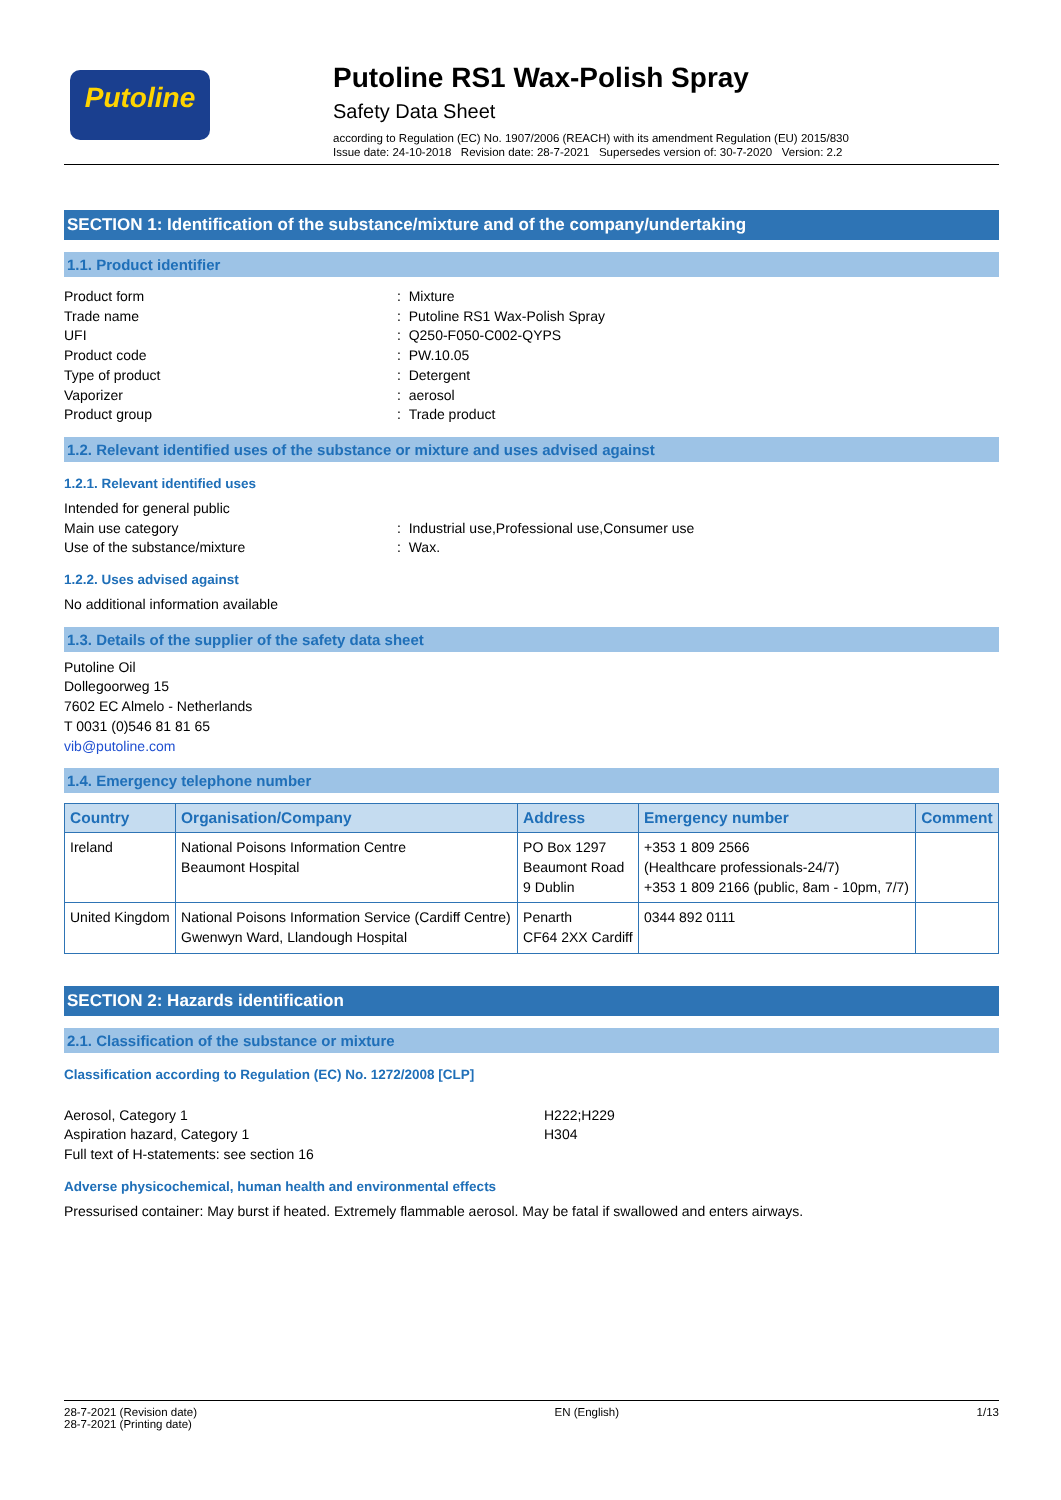Putoline
Putoline RS1 Wax-Polish Spray
Safety Data Sheet
according to Regulation (EC) No. 1907/2006 (REACH) with its amendment Regulation (EU) 2015/830
Issue date: 24-10-2018 Revision date: 28-7-2021 Supersedes version of: 30-7-2020 Version: 2.2
SECTION 1: Identification of the substance/mixture and of the company/undertaking
1.1. Product identifier
Product form: Mixture Trade name: Putoline RS1 Wax-Polish Spray UFI: Q250-F050-C002-QYPS Product code: PW.10.05 Type of product: Detergent Vaporizer: aerosol Product group: Trade product
1.2. Relevant identified uses of the substance or mixture and uses advised against
1.2.1. Relevant identified uses
Intended for general public Main use category: Industrial use,Professional use,Consumer use Use of the substance/mixture: Wax.
1.2.2. Uses advised against
No additional information available
1.3. Details of the supplier of the safety data sheet
Putoline Oil
Dollegoorweg 15
7602 EC Almelo - Netherlands
T 0031 (0)546 81 81 65
vib@putoline.com
1.4. Emergency telephone number
| Country | Organisation/Company | Address | Emergency number | Comment |
| --- | --- | --- | --- | --- |
| Ireland | National Poisons Information Centre Beaumont Hospital | PO Box 1297 Beaumont Road 9 Dublin | +353 1 809 2566 (Healthcare professionals-24/7) +353 1 809 2166 (public, 8am - 10pm, 7/7) | |
| United Kingdom | National Poisons Information Service (Cardiff Centre) Gwenwyn Ward, Llandough Hospital | Penarth CF64 2XX Cardiff | 0344 892 0111 | |
SECTION 2: Hazards identification
2.1. Classification of the substance or mixture
Classification according to Regulation (EC) No. 1272/2008 [CLP]
Aerosol, Category 1 H222;H229 Aspiration hazard, Category 1 H304 Full text of H-statements: see section 16
Adverse physicochemical, human health and environmental effects
Pressurised container: May burst if heated. Extremely flammable aerosol. May be fatal if swallowed and enters airways.
28-7-2021 (Revision date)
28-7-2021 (Printing date) EN (English) 1/13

=====

* What to work on:
Look through the entries above. Extract each line with the word "Spray".

* Task answer:
Putoline RS1 Wax-Polish Spray
Product form: Mixture Trade name: Putoline RS1 Wax-Polish Spray UFI: Q250-F050-C002-QYPS Product code: PW.10.05 Type of product: Detergent Vaporizer: aerosol Product group: Trade product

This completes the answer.